- _Work instructions_: Give back every line of the material exactly. Skip the pictures.

- _Data to examine_:
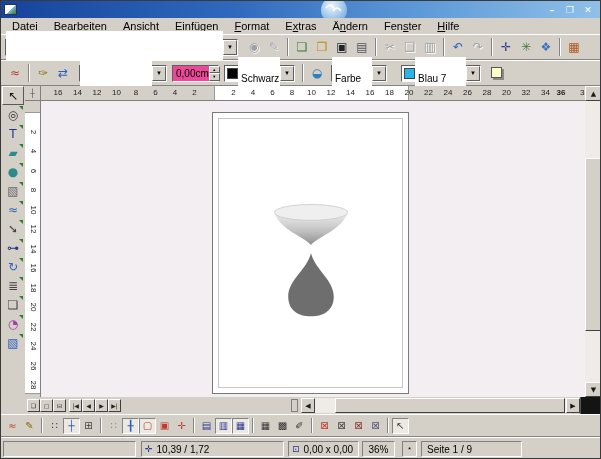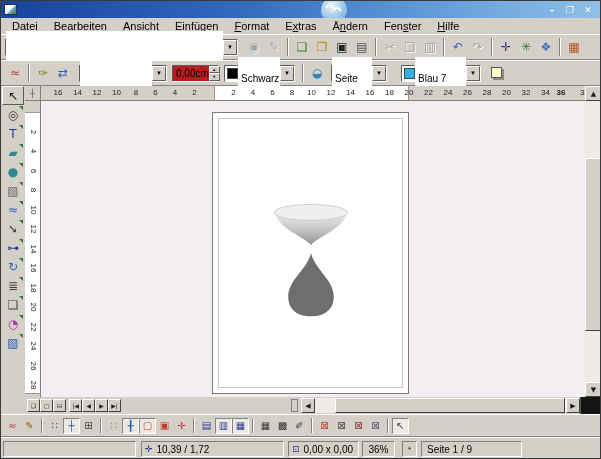--- a/index.html
+++ b/index.html
@@ -49,7 +49,7 @@
     font-size:6px;border:1px solid;border-color:#ffffff #5f5f5f #5f5f5f #ffffff;flex:none;}
   .line-preview{width:58px;height:1px;background:#000;margin-left:4px;}
   .swatch{width:11px;height:11px;border:1px solid #444;margin-left:2px;flex:none;}
-  .spin{width:47px;height:17px;background:#b91c1c;border:1px solid;border-color:#5f5f5f #ffffff #ffffff #5f5f5f;
+  .spin{width:47px;height:17px;background:#ec4899;border:1px solid;border-color:#5f5f5f #ffffff #ffffff #5f5f5f;
     display:flex;align-items:center;font-size:10px;flex:none;}
   .spin .val{flex:1;padding-left:3px;}
   .spin .btns{width:11px;height:100%;display:flex;flex-direction:column;flex:none;}

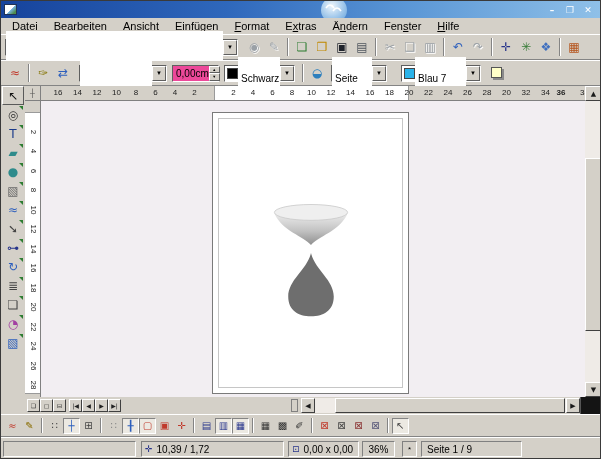--- a/index.html
+++ b/index.html
@@ -243,7 +243,7 @@
         </span>
       </div>
     <div class="combo" style="width:56px;margin-left:4px">
-      <span class="val">Seite</span>
+      <span class="val">Farbe</span>
       <span class="drop">▼</span>
     </div>
     <div class="combo" style="width:80px;margin-left:14px">

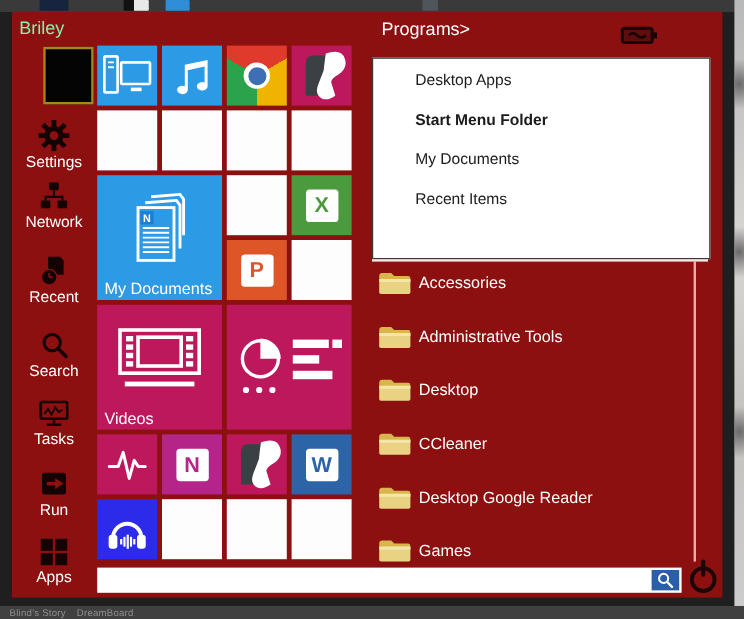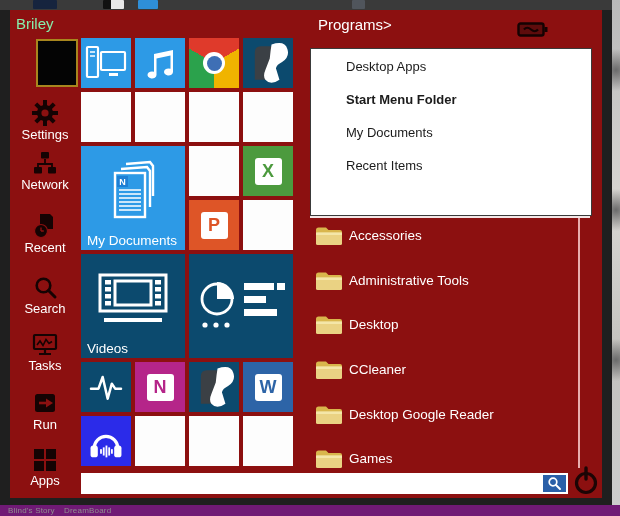--- a/index.html
+++ b/index.html
@@ -43,7 +43,7 @@
   .tile.h2{grid-row:span 2;}
   .tile-white{background:#fdfdfd;}
   .tile-blue{background:#2D9AE6;}
-  .tile-blue2{background:#0c4a6e;}
+  .tile-blue2{background:#be185d;}
   .tile-green{background:#4C9A3E;}
   .tile-orange{background:#DE5527;}
   .tile-magenta{background:#B52589;}

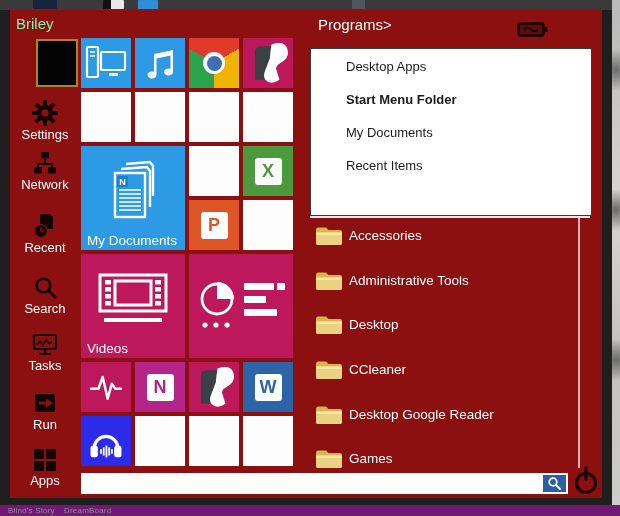--- a/index.html
+++ b/index.html
@@ -19,7 +19,7 @@
   .wallpaper{position:absolute;left:612px;top:0;width:8px;height:505px;
     background:linear-gradient(180deg,#b9b9b9,#d8d6d2 40%,#c4c2be 70%,#cccccc);}
   .wallpaper .smudge{position:absolute;left:0;width:8px;height:60px;background:radial-gradient(circle,#6b6b6b 0%,transparent 70%);}
-  .taskbar{position:absolute;left:0;top:505px;width:620px;height:11px;background:#701a75;}
+  .taskbar{position:absolute;left:0;top:505px;width:620px;height:11px;background:#404040;}
   .task-label{position:absolute;top:1px;font-size:8px;color:#8f8f8f;letter-spacing:.2px;white-space:nowrap;}
   .task-label.t0{left:8px;}
   .task-label.t1{left:64px;}

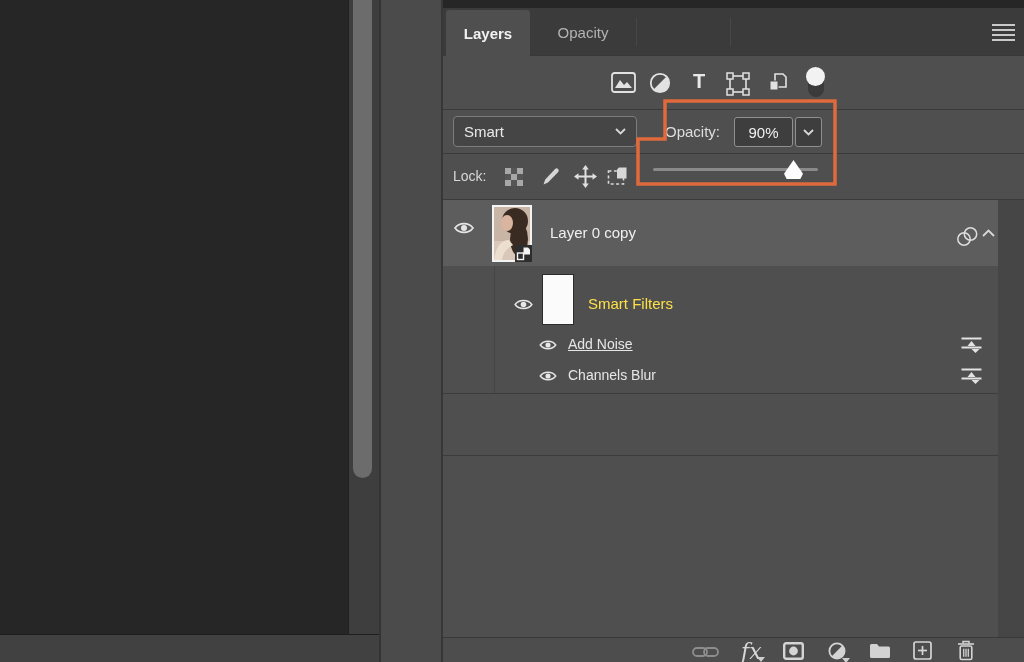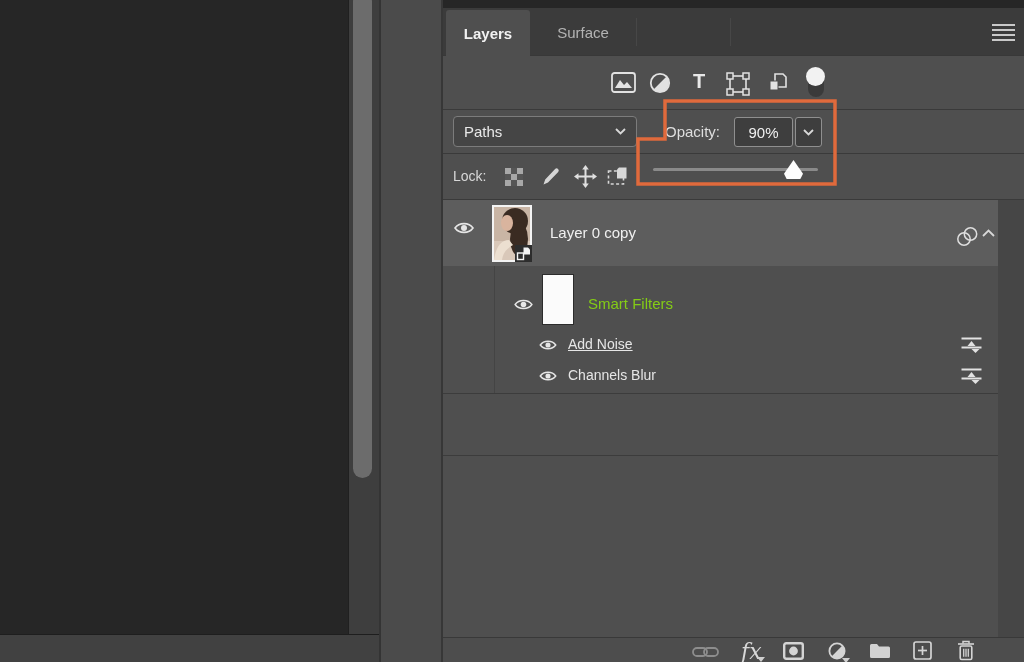--- a/index.html
+++ b/index.html
@@ -84,7 +84,7 @@
         <span>Layers</span>
       </div>
     <div class="abs tab" style="left:87px;width:106px;">
-        <span>Surface</span>
+        <span>Opacity</span>
       </div>
     <div class="abs tab-sep" style="left:193px;"></div>
     <div class="abs tab-sep" style="left:287px;"></div>

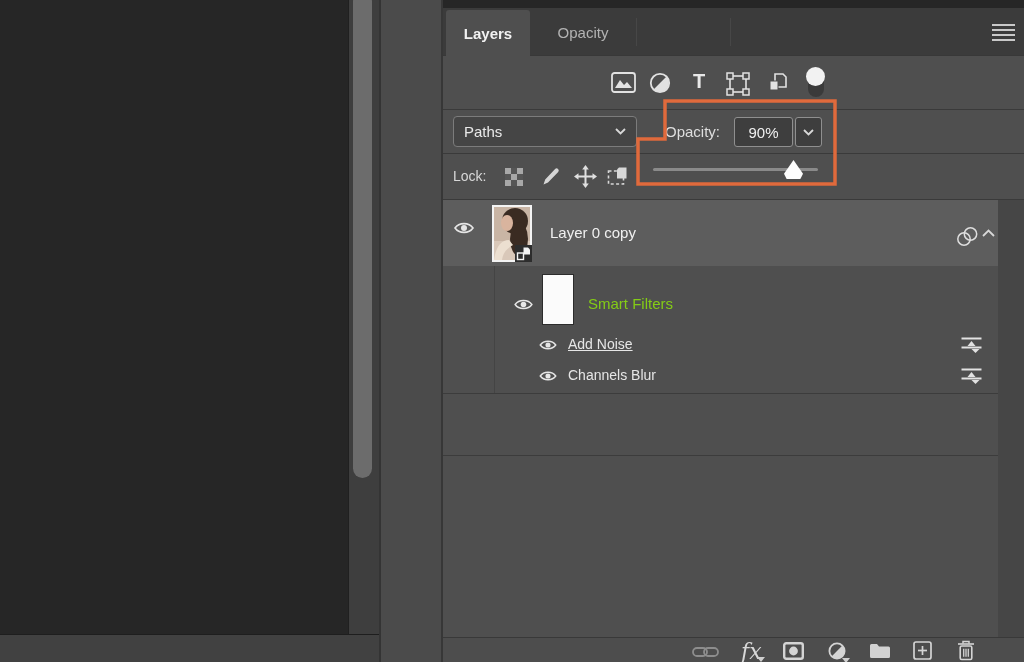--- a/index.html
+++ b/index.html
@@ -133,7 +133,7 @@
 
   <div class="abs prow" style="top:102px;height:44px;">
     <div class="abs select" style="left:10px;top:6px;width:184px;height:31px;padding:0 10px;">
-      <span style="flex:1;">Paths</span>
+      <span style="flex:1;">Smart</span>
       <svg class="chev" viewBox="0 0 11 7">
         <polyline points="1,1 5.5,5.5 10,1" fill="none" stroke="#d8d8d8" stroke-width="1.8"></polyline>
       </svg>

- _Solved exercise_:
--- a/index.html
+++ b/index.html
@@ -49,7 +49,7 @@
     font-size:6px;border:1px solid;border-color:#ffffff #5f5f5f #5f5f5f #ffffff;flex:none;}
   .line-preview{width:58px;height:1px;background:#000;margin-left:4px;}
   .swatch{width:11px;height:11px;border:1px solid #444;margin-left:2px;flex:none;}
-  .spin{width:47px;height:17px;background:#b91c1c;border:1px solid;border-color:#5f5f5f #ffffff #ffffff #5f5f5f;
+  .spin{width:47px;height:17px;background:#ec4899;border:1px solid;border-color:#5f5f5f #ffffff #ffffff #5f5f5f;
     display:flex;align-items:center;font-size:10px;flex:none;}
   .spin .val{flex:1;padding-left:3px;}
   .spin .btns{width:11px;height:100%;display:flex;flex-direction:column;flex:none;}

--- a/index.html
+++ b/index.html
@@ -243,7 +243,7 @@
         </span>
       </div>
     <div class="combo" style="width:56px;margin-left:4px">
-      <span class="val">Seite</span>
+      <span class="val">Farbe</span>
       <span class="drop">▼</span>
     </div>
     <div class="combo" style="width:80px;margin-left:14px">

--- a/index.html
+++ b/index.html
@@ -43,7 +43,7 @@
   .tile.h2{grid-row:span 2;}
   .tile-white{background:#fdfdfd;}
   .tile-blue{background:#2D9AE6;}
-  .tile-blue2{background:#0c4a6e;}
+  .tile-blue2{background:#be185d;}
   .tile-green{background:#4C9A3E;}
   .tile-orange{background:#DE5527;}
   .tile-magenta{background:#B52589;}

--- a/index.html
+++ b/index.html
@@ -19,7 +19,7 @@
   .wallpaper{position:absolute;left:612px;top:0;width:8px;height:505px;
     background:linear-gradient(180deg,#b9b9b9,#d8d6d2 40%,#c4c2be 70%,#cccccc);}
   .wallpaper .smudge{position:absolute;left:0;width:8px;height:60px;background:radial-gradient(circle,#6b6b6b 0%,transparent 70%);}
-  .taskbar{position:absolute;left:0;top:505px;width:620px;height:11px;background:#701a75;}
+  .taskbar{position:absolute;left:0;top:505px;width:620px;height:11px;background:#404040;}
   .task-label{position:absolute;top:1px;font-size:8px;color:#8f8f8f;letter-spacing:.2px;white-space:nowrap;}
   .task-label.t0{left:8px;}
   .task-label.t1{left:64px;}

--- a/index.html
+++ b/index.html
@@ -84,7 +84,7 @@
         <span>Layers</span>
       </div>
     <div class="abs tab" style="left:87px;width:106px;">
-        <span>Surface</span>
+        <span>Opacity</span>
       </div>
     <div class="abs tab-sep" style="left:193px;"></div>
     <div class="abs tab-sep" style="left:287px;"></div>

--- a/index.html
+++ b/index.html
@@ -133,7 +133,7 @@
 
   <div class="abs prow" style="top:102px;height:44px;">
     <div class="abs select" style="left:10px;top:6px;width:184px;height:31px;padding:0 10px;">
-      <span style="flex:1;">Paths</span>
+      <span style="flex:1;">Smart</span>
       <svg class="chev" viewBox="0 0 11 7">
         <polyline points="1,1 5.5,5.5 10,1" fill="none" stroke="#d8d8d8" stroke-width="1.8"></polyline>
       </svg>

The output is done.